Work item =>
Except for the pictures, retype the records that follow exactly.

*** Data to examine Section Begins ***

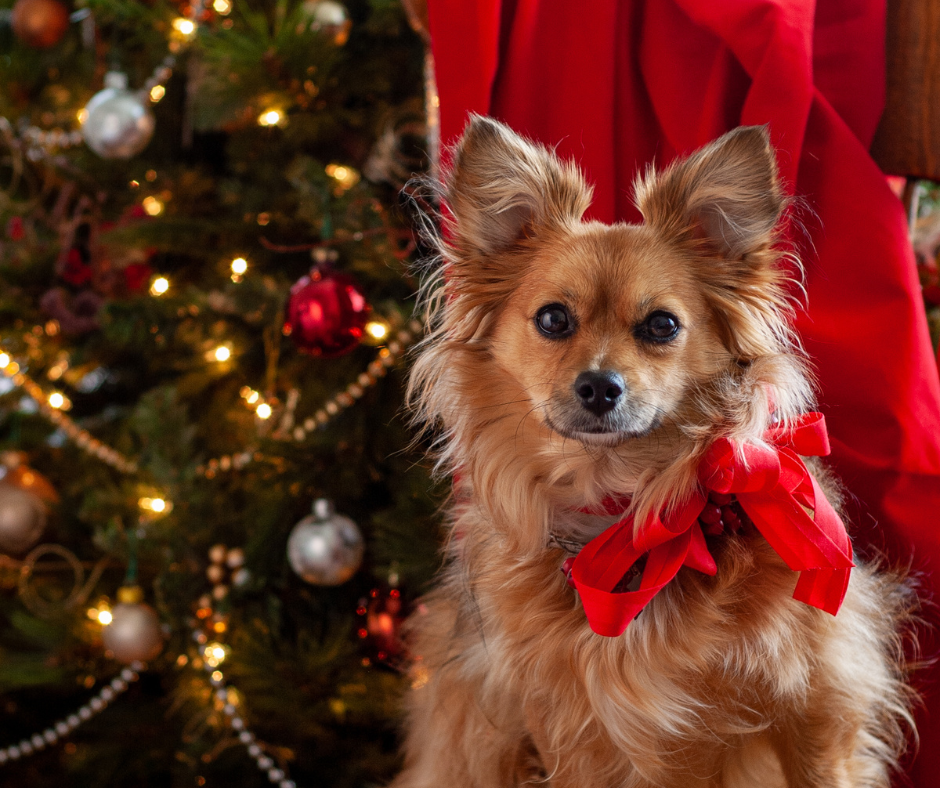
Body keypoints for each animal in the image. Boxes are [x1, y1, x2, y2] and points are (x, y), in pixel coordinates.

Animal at [392, 117, 916, 788]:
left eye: (662, 326)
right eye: (553, 319)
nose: (599, 386)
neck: (626, 516)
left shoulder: (819, 710)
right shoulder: (572, 732)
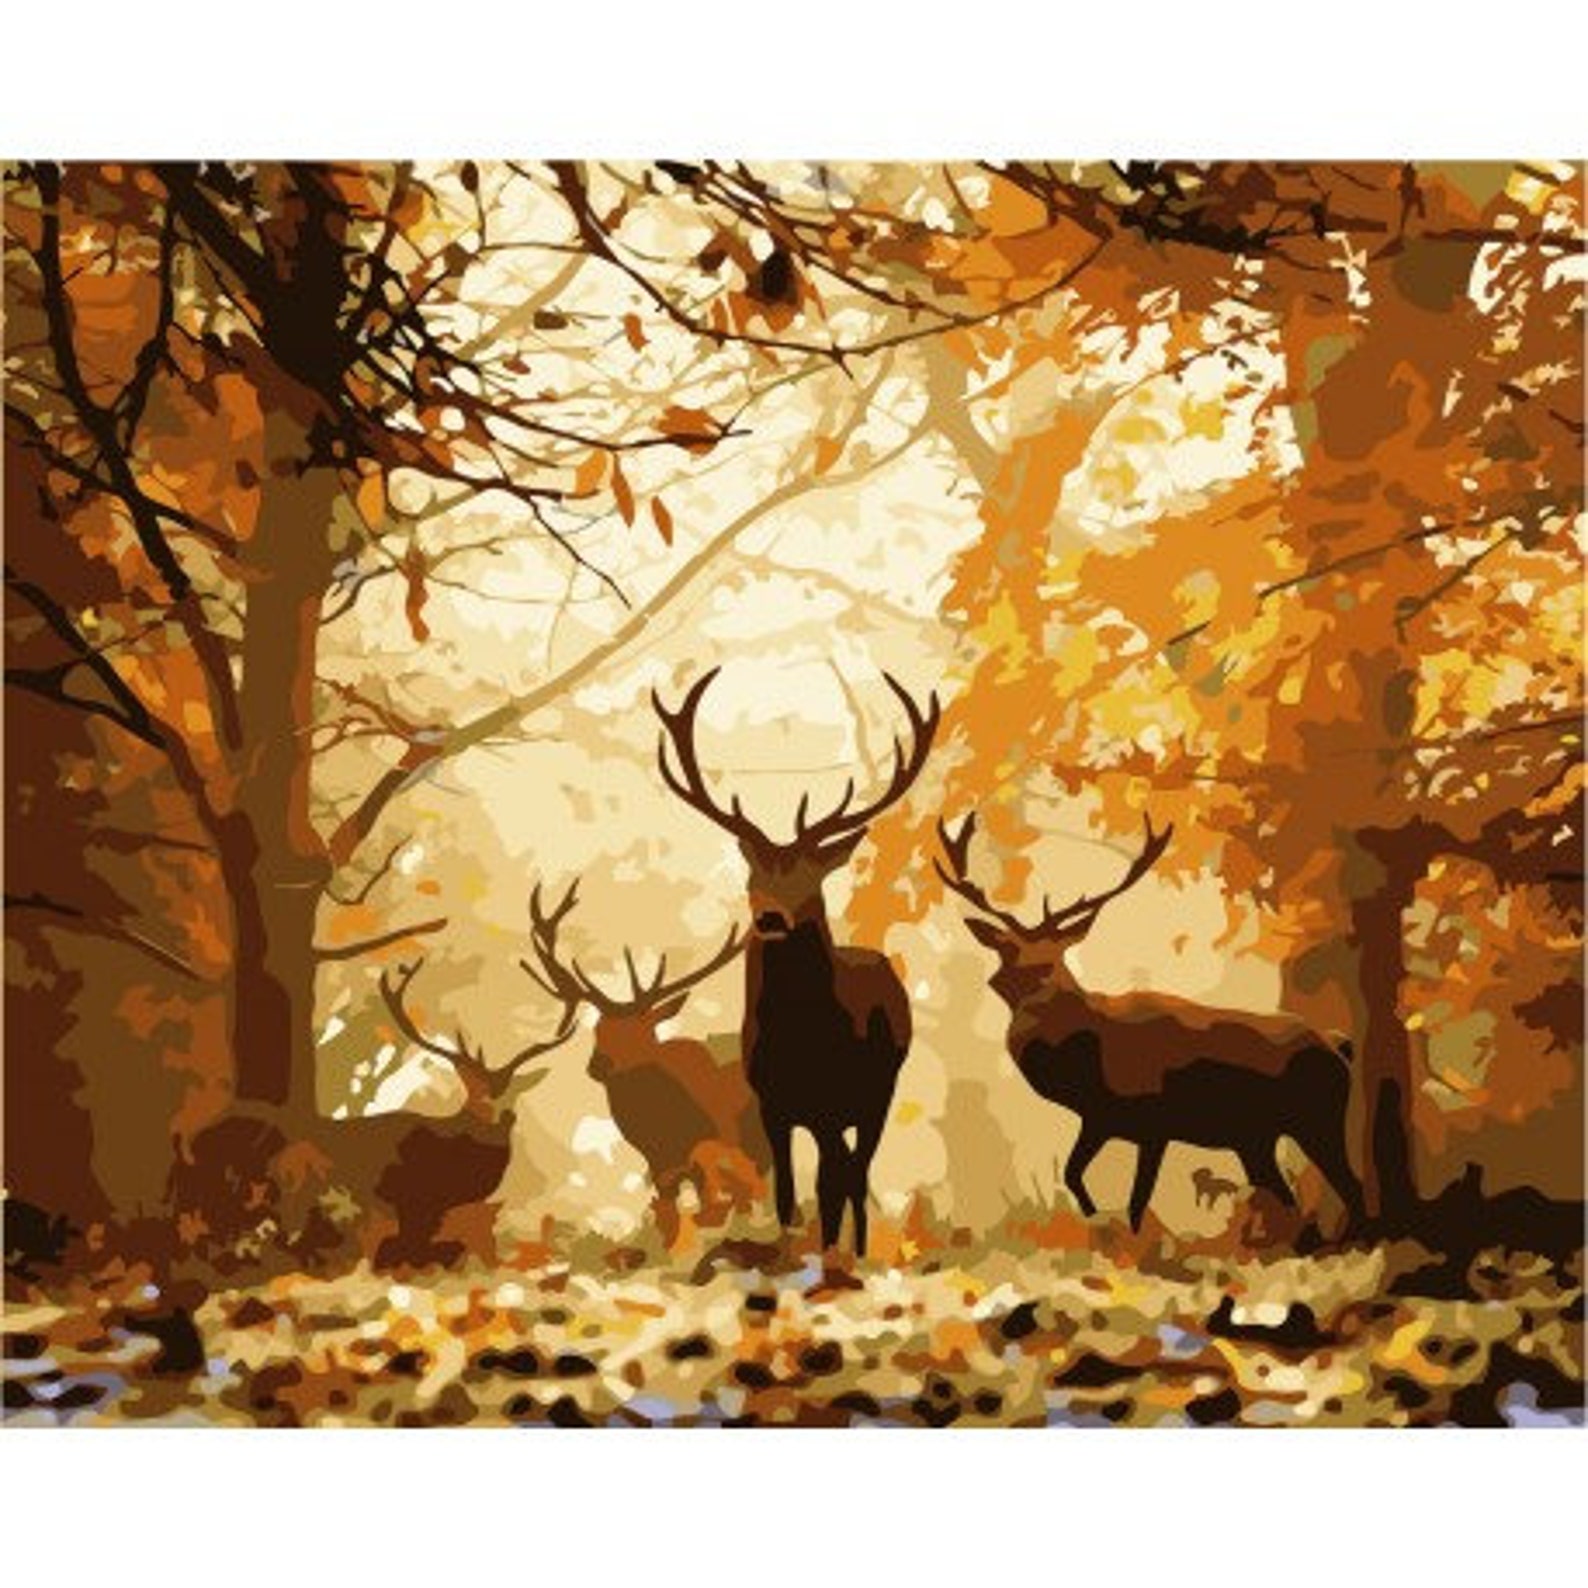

*** Data to examine Section Ends ***

Finished exercise =>
Body keypoints for each animal in the image. Boxes are [x1, y1, x2, y2] and points are (x, y), in pixel coordinates.

Animal at [392, 117, 916, 788]:
left eye: (662, 326)
right eye: (553, 319)
nose: (599, 386)
neck: (626, 516)
left shoulder: (819, 710)
right shoulder: (572, 732)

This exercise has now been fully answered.